Buying new technology is often the right call. The discipline is to identify the work that will still need to be done if the platform disappears overnight. Direct mail marketers answer that question without a doubt. Agent sellers are often the ones who deserve your attention.
3. Consistent measurement allows for continuous improvement
The measurement of direct mail slowly evolved while everything around it was moving. For direct mail, the list, offer, date, cost, and response window are well-known organizations. The test depends on the control cell, and marketers have measured the response in the same way for at least 40 years.
Digital marketing and engagement, in contrast, have never achieved the same stability. The definition of clicks gave way to engagement, engagement in care, attention to growth, and elsewhere, media mix modeling came back from the dead. Each wave came with a new vocabulary and a suggestion that the previous method was absurd. Agency marketers now sell “agent ROI” and “result attribution,” terms that vary by field and may not survive in this rapidly changing environment.
When evaluating a commercial platform, look beyond ease of use and consider how benchmarks and metrics will hold up over time. In a system where agents handle acquisitions, recommendations, and payments, and products from wherever agents direct buyers, two questions help determine whether you’re making a long-term investment or hiring for short-term results:
- What does the brand store? This may include product data, interaction history, and chat policies that can be migrated to another system and remain as proprietary assets. Contrast that with a configuration locked within a vendor’s platform.
- What questions will we have to answer in 2029? “Did the agent’s recommendations increase qualified conversions versus foreclosures?” important question. Achieving a high score on the merchant identity index is not.
Answering these questions helps determine if the investment is solid or if contract terms should reflect a temporary arrangement while more build-versus-buy scenarios play out and the market matures.
If the stadium’s potential is significant but the surrounding infrastructure remains under rent, renegotiating the initial procurement rate to secure long-term majority ownership may seem more prudent than accepting the initial terms or walking away and allowing competitors to gain a short-term advantage.
Considerations for the coming months
Amid the pressure to keep up with competitors and rising customer expectations, the appeal of early adoption is obvious. Still, doing nothing may be less expensive than running into an unstable base. The main discipline lies in maintaining consistency while moving quickly, because the speed on the leased base only accelerates the need to migrate.

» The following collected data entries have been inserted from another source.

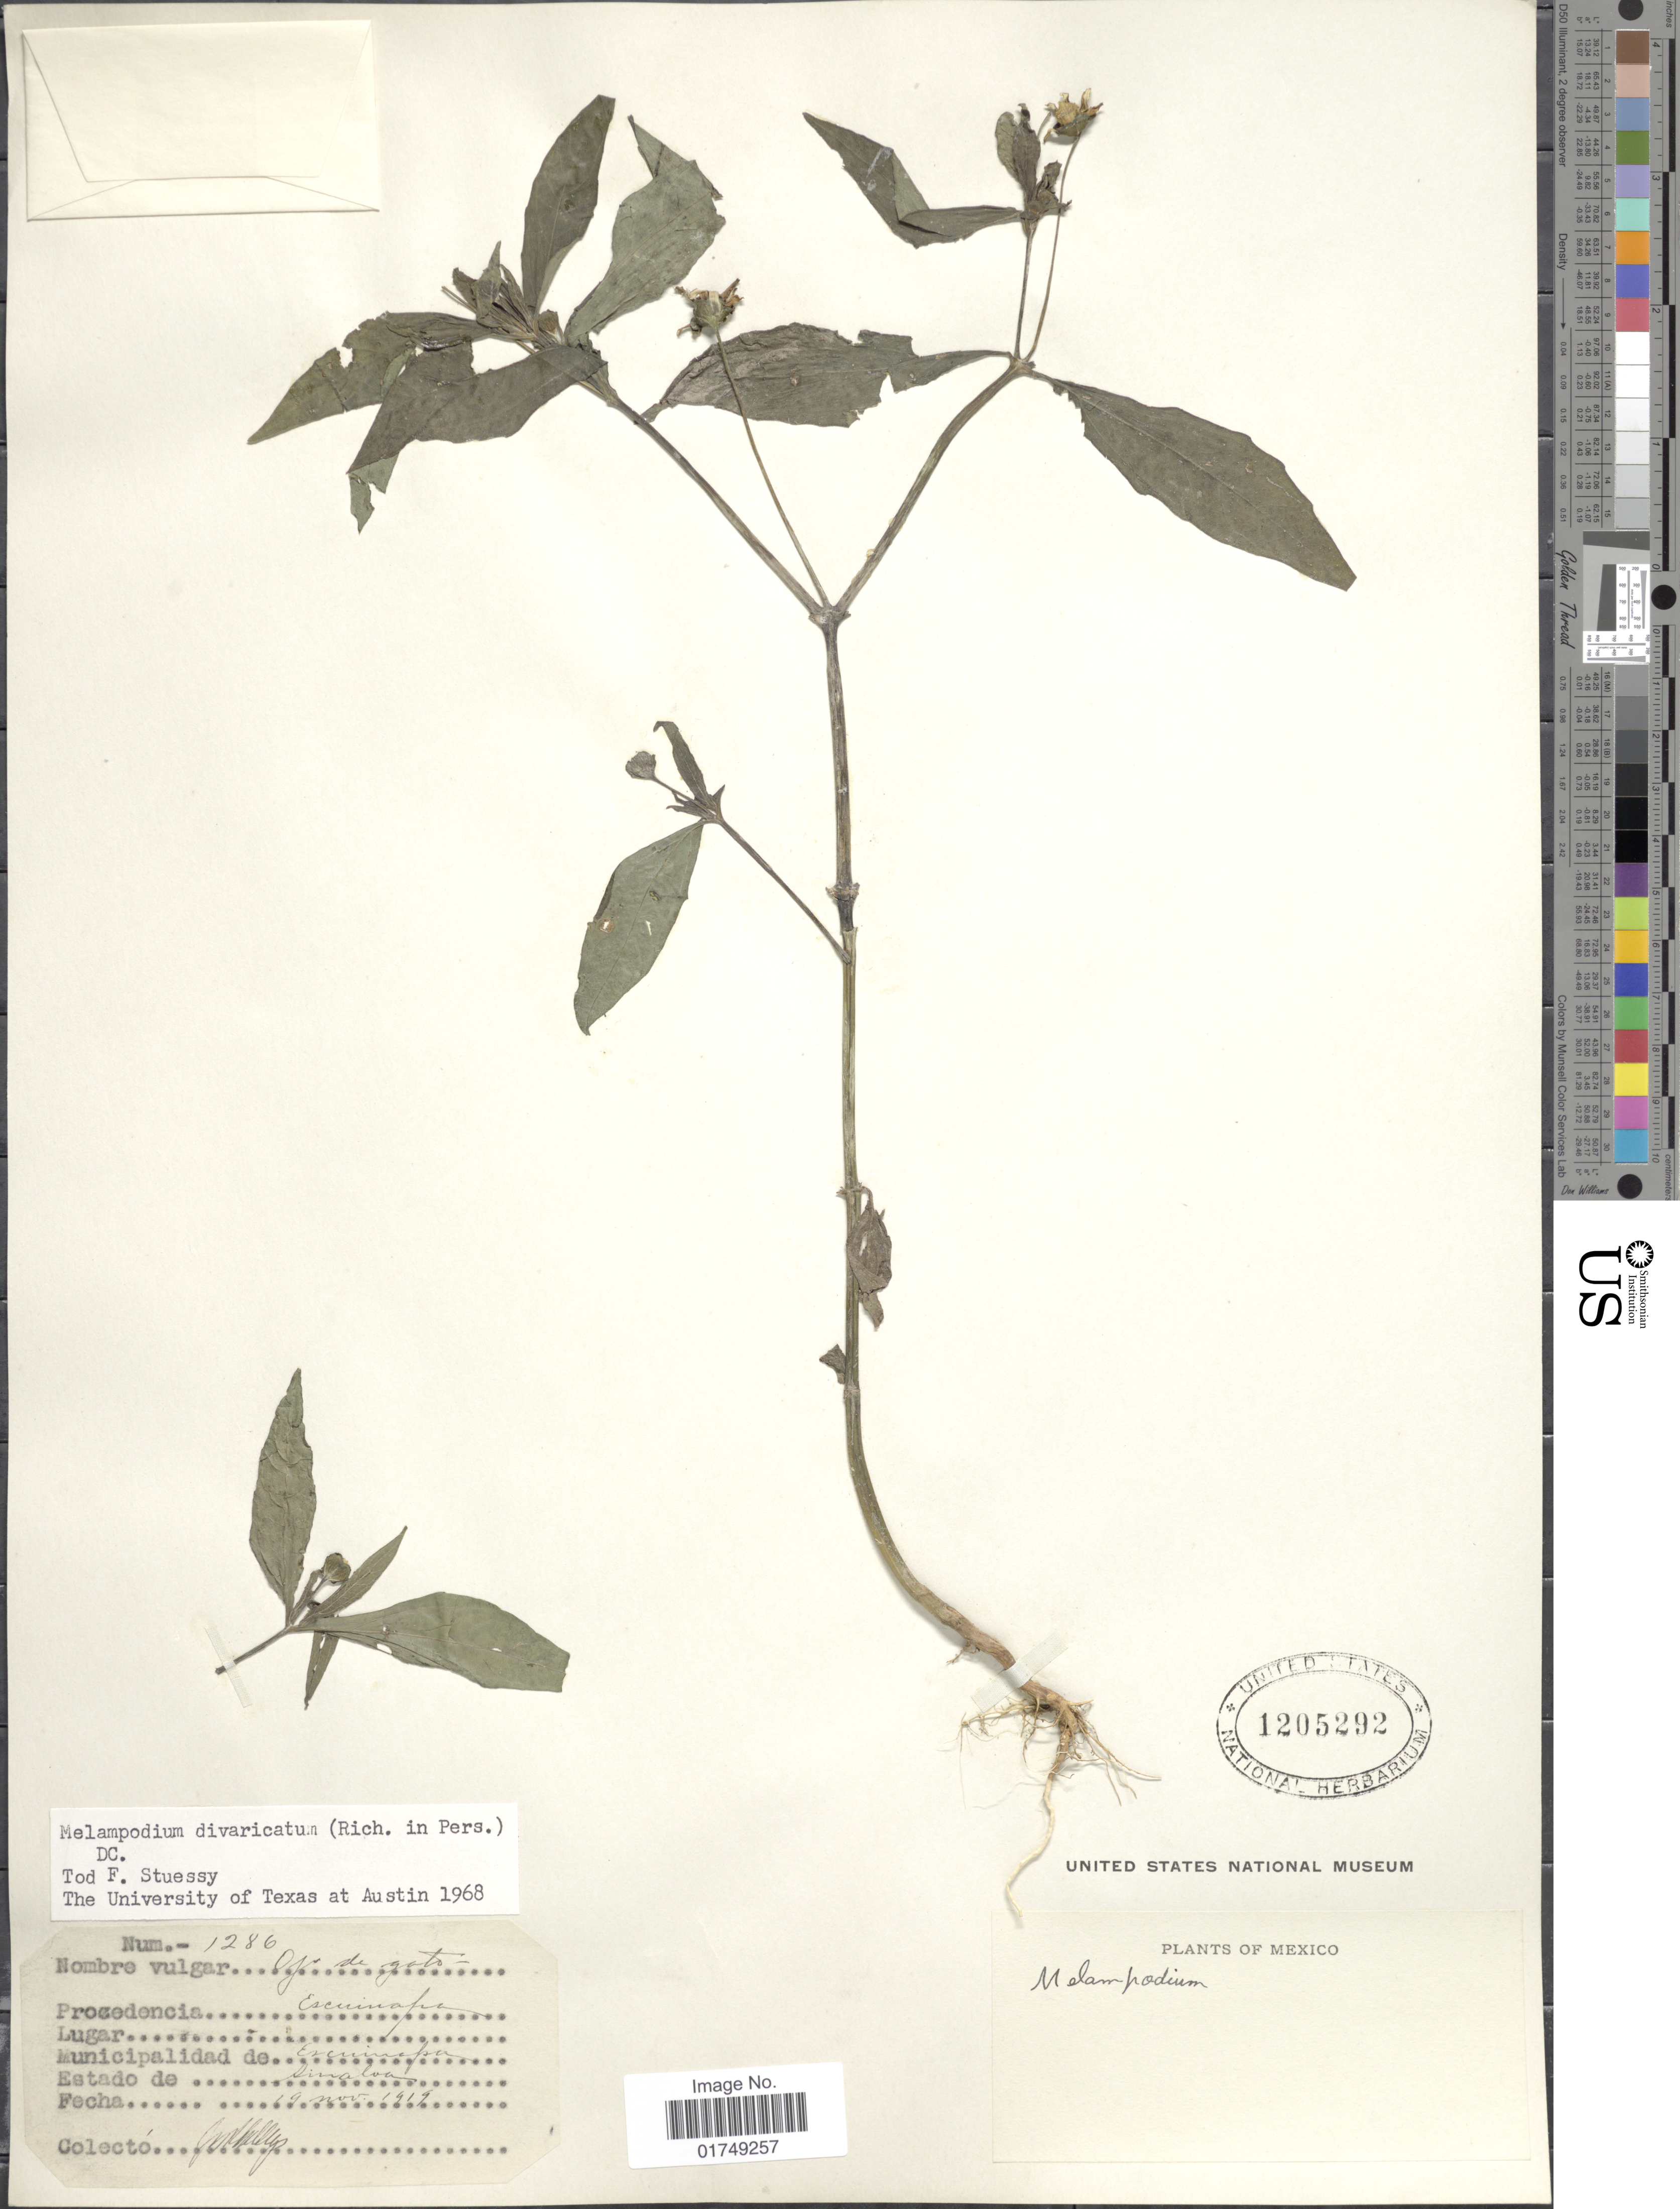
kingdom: Plantae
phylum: Tracheophyta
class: Magnoliopsida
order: Asterales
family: Asteraceae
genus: Melampodium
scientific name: Melampodium divaricatum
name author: (Rich.) DC.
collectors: J. Gallegos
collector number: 1286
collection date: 1919-11-19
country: Mexico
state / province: Sinaloa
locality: Escuinapa, Municipalidad de Escuinapa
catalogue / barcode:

Before the next contract or renewal, define the version of this skill you expect to use in 2029. If that idea includes assets, knowledge, and scale that are not the product of the seller, the investment can be compounded over time. If you can’t describe those assets, you may be buying a short-term property of 12 months or less, and the contract should reflect that fact.
Vendors will continue to market new products to come. The strategy of choosing is to define what you intend to have and invest accordingly.